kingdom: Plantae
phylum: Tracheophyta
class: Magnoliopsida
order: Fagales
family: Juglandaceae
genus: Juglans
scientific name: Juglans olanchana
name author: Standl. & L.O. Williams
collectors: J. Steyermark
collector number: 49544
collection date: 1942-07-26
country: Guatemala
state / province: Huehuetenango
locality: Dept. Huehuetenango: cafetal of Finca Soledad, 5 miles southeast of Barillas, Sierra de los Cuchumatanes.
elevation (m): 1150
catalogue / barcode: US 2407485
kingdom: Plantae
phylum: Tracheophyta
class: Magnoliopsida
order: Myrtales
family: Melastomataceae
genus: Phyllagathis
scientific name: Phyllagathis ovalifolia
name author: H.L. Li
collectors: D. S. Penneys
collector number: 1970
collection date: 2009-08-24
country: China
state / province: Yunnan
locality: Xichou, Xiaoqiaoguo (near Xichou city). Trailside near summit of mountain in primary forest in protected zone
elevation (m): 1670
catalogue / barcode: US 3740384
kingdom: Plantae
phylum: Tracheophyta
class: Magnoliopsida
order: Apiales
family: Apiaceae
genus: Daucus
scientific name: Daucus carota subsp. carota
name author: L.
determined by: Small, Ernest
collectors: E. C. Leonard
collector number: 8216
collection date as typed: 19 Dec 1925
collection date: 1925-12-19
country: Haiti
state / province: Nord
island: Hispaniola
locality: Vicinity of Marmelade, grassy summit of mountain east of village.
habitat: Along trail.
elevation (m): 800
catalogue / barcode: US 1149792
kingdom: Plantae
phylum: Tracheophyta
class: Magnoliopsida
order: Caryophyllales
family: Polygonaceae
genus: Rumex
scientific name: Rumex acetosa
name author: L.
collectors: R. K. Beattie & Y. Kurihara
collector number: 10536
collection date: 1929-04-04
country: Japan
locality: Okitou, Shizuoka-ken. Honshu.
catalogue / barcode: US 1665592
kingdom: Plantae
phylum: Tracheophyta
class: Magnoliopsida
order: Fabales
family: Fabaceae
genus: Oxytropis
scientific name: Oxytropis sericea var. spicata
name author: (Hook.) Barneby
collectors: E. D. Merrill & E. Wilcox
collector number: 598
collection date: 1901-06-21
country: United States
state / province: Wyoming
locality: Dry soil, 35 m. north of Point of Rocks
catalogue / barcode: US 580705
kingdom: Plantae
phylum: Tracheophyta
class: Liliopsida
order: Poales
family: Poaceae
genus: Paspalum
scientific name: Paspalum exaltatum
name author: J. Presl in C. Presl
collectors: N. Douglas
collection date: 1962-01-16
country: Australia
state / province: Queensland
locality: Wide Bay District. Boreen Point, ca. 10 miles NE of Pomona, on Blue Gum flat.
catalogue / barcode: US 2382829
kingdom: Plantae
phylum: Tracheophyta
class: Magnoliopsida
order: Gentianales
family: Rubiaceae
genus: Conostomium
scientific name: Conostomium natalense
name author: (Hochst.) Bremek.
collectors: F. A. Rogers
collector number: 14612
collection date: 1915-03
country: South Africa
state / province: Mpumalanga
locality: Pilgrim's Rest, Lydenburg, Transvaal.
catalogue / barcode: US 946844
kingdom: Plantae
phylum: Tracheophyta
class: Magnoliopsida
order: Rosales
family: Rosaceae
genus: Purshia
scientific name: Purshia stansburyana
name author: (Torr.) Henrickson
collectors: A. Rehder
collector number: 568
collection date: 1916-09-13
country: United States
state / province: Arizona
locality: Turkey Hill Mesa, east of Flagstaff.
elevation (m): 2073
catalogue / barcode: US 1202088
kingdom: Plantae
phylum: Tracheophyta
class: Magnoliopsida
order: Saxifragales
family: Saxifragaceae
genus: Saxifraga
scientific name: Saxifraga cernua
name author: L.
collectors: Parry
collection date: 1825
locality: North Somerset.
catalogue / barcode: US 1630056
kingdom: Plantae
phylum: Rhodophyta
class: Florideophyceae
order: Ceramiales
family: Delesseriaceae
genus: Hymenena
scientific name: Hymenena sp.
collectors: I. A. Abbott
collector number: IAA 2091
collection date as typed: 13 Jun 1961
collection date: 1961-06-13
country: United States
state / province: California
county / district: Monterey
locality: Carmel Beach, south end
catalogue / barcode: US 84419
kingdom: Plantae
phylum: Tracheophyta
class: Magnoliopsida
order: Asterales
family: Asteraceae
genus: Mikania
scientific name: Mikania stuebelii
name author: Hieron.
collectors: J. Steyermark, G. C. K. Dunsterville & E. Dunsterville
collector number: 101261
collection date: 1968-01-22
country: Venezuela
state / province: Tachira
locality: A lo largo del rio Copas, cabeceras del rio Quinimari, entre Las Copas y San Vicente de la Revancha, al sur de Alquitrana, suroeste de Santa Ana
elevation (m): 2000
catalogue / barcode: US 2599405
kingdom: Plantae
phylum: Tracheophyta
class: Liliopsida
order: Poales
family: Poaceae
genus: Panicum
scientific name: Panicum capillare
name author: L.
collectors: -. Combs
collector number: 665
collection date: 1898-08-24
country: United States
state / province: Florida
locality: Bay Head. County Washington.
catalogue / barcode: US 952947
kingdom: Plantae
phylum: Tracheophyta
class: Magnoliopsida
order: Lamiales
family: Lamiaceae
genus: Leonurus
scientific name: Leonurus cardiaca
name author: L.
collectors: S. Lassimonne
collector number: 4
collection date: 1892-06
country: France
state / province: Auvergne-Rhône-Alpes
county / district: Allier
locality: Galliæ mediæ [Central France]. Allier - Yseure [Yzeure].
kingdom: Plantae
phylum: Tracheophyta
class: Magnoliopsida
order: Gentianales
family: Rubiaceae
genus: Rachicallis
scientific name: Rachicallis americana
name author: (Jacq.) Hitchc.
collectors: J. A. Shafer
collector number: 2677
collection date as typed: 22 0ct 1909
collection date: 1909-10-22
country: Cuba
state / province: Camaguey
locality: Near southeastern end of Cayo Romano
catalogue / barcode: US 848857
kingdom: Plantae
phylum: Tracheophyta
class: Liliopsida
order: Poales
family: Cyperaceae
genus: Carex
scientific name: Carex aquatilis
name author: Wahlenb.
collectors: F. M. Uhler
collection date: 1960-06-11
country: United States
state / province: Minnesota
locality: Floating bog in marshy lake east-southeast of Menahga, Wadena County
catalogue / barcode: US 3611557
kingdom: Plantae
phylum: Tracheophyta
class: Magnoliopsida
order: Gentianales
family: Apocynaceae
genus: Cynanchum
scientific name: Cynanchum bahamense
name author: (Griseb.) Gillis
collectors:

• WORK TO DO: Rewrite the records above with every "locality" changed to "site" and everything else left as it is.

• SOLUTION FOR THIS PROBLEM:
kingdom: Plantae
phylum: Tracheophyta
class: Magnoliopsida
order: Fagales
family: Juglandaceae
genus: Juglans
scientific name: Juglans olanchana
name author: Standl. & L.O. Williams
collectors: J. Steyermark
collector number: 49544
collection date: 1942-07-26
country: Guatemala
state / province: Huehuetenango
site: Dept. Huehuetenango: cafetal of Finca Soledad, 5 miles southeast of Barillas, Sierra de los Cuchumatanes.
elevation (m): 1150
catalogue / barcode: US 2407485
kingdom: Plantae
phylum: Tracheophyta
class: Magnoliopsida
order: Myrtales
family: Melastomataceae
genus: Phyllagathis
scientific name: Phyllagathis ovalifolia
name author: H.L. Li
collectors: D. S. Penneys
collector number: 1970
collection date: 2009-08-24
country: China
state / province: Yunnan
site: Xichou, Xiaoqiaoguo (near Xichou city). Trailside near summit of mountain in primary forest in protected zone
elevation (m): 1670
catalogue / barcode: US 3740384
kingdom: Plantae
phylum: Tracheophyta
class: Magnoliopsida
order: Apiales
family: Apiaceae
genus: Daucus
scientific name: Daucus carota subsp. carota
name author: L.
determined by: Small, Ernest
collectors: E. C. Leonard
collector number: 8216
collection date as typed: 19 Dec 1925
collection date: 1925-12-19
country: Haiti
state / province: Nord
island: Hispaniola
site: Vicinity of Marmelade, grassy summit of mountain east of village.
habitat: Along trail.
elevation (m): 800
catalogue / barcode: US 1149792
kingdom: Plantae
phylum: Tracheophyta
class: Magnoliopsida
order: Caryophyllales
family: Polygonaceae
genus: Rumex
scientific name: Rumex acetosa
name author: L.
collectors: R. K. Beattie & Y. Kurihara
collector number: 10536
collection date: 1929-04-04
country: Japan
site: Okitou, Shizuoka-ken. Honshu.
catalogue / barcode: US 1665592
kingdom: Plantae
phylum: Tracheophyta
class: Magnoliopsida
order: Fabales
family: Fabaceae
genus: Oxytropis
scientific name: Oxytropis sericea var. spicata
name author: (Hook.) Barneby
collectors: E. D. Merrill & E. Wilcox
collector number: 598
collection date: 1901-06-21
country: United States
state / province: Wyoming
site: Dry soil, 35 m. north of Point of Rocks
catalogue / barcode: US 580705
kingdom: Plantae
phylum: Tracheophyta
class: Liliopsida
order: Poales
family: Poaceae
genus: Paspalum
scientific name: Paspalum exaltatum
name author: J. Presl in C. Presl
collectors: N. Douglas
collection date: 1962-01-16
country: Australia
state / province: Queensland
site: Wide Bay District. Boreen Point, ca. 10 miles NE of Pomona, on Blue Gum flat.
catalogue / barcode: US 2382829
kingdom: Plantae
phylum: Tracheophyta
class: Magnoliopsida
order: Gentianales
family: Rubiaceae
genus: Conostomium
scientific name: Conostomium natalense
name author: (Hochst.) Bremek.
collectors: F. A. Rogers
collector number: 14612
collection date: 1915-03
country: South Africa
state / province: Mpumalanga
site: Pilgrim's Rest, Lydenburg, Transvaal.
catalogue / barcode: US 946844
kingdom: Plantae
phylum: Tracheophyta
class: Magnoliopsida
order: Rosales
family: Rosaceae
genus: Purshia
scientific name: Purshia stansburyana
name author: (Torr.) Henrickson
collectors: A. Rehder
collector number: 568
collection date: 1916-09-13
country: United States
state / province: Arizona
site: Turkey Hill Mesa, east of Flagstaff.
elevation (m): 2073
catalogue / barcode: US 1202088
kingdom: Plantae
phylum: Tracheophyta
class: Magnoliopsida
order: Saxifragales
family: Saxifragaceae
genus: Saxifraga
scientific name: Saxifraga cernua
name author: L.
collectors: Parry
collection date: 1825
site: North Somerset.
catalogue / barcode: US 1630056
kingdom: Plantae
phylum: Rhodophyta
class: Florideophyceae
order: Ceramiales
family: Delesseriaceae
genus: Hymenena
scientific name: Hymenena sp.
collectors: I. A. Abbott
collector number: IAA 2091
collection date as typed: 13 Jun 1961
collection date: 1961-06-13
country: United States
state / province: California
county / district: Monterey
site: Carmel Beach, south end
catalogue / barcode: US 84419
kingdom: Plantae
phylum: Tracheophyta
class: Magnoliopsida
order: Asterales
family: Asteraceae
genus: Mikania
scientific name: Mikania stuebelii
name author: Hieron.
collectors: J. Steyermark, G. C. K. Dunsterville & E. Dunsterville
collector number: 101261
collection date: 1968-01-22
country: Venezuela
state / province: Tachira
site: A lo largo del rio Copas, cabeceras del rio Quinimari, entre Las Copas y San Vicente de la Revancha, al sur de Alquitrana, suroeste de Santa Ana
elevation (m): 2000
catalogue / barcode: US 2599405
kingdom: Plantae
phylum: Tracheophyta
class: Liliopsida
order: Poales
family: Poaceae
genus: Panicum
scientific name: Panicum capillare
name author: L.
collectors: -. Combs
collector number: 665
collection date: 1898-08-24
country: United States
state / province: Florida
site: Bay Head. County Washington.
catalogue / barcode: US 952947
kingdom: Plantae
phylum: Tracheophyta
class: Magnoliopsida
order: Lamiales
family: Lamiaceae
genus: Leonurus
scientific name: Leonurus cardiaca
name author: L.
collectors: S. Lassimonne
collector number: 4
collection date: 1892-06
country: France
state / province: Auvergne-Rhône-Alpes
county / district: Allier
site: Galliæ mediæ [Central France]. Allier - Yseure [Yzeure].
kingdom: Plantae
phylum: Tracheophyta
class: Magnoliopsida
order: Gentianales
family: Rubiaceae
genus: Rachicallis
scientific name: Rachicallis americana
name author: (Jacq.) Hitchc.
collectors: J. A. Shafer
collector number: 2677
collection date as typed: 22 0ct 1909
collection date: 1909-10-22
country: Cuba
state / province: Camaguey
site: Near southeastern end of Cayo Romano
catalogue / barcode: US 848857
kingdom: Plantae
phylum: Tracheophyta
class: Liliopsida
order: Poales
family: Cyperaceae
genus: Carex
scientific name: Carex aquatilis
name author: Wahlenb.
collectors: F. M. Uhler
collection date: 1960-06-11
country: United States
state / province: Minnesota
site: Floating bog in marshy lake east-southeast of Menahga, Wadena County
catalogue / barcode: US 3611557
kingdom: Plantae
phylum: Tracheophyta
class: Magnoliopsida
order: Gentianales
family: Apocynaceae
genus: Cynanchum
scientific name: Cynanchum bahamense
name author: (Griseb.) Gillis
collectors:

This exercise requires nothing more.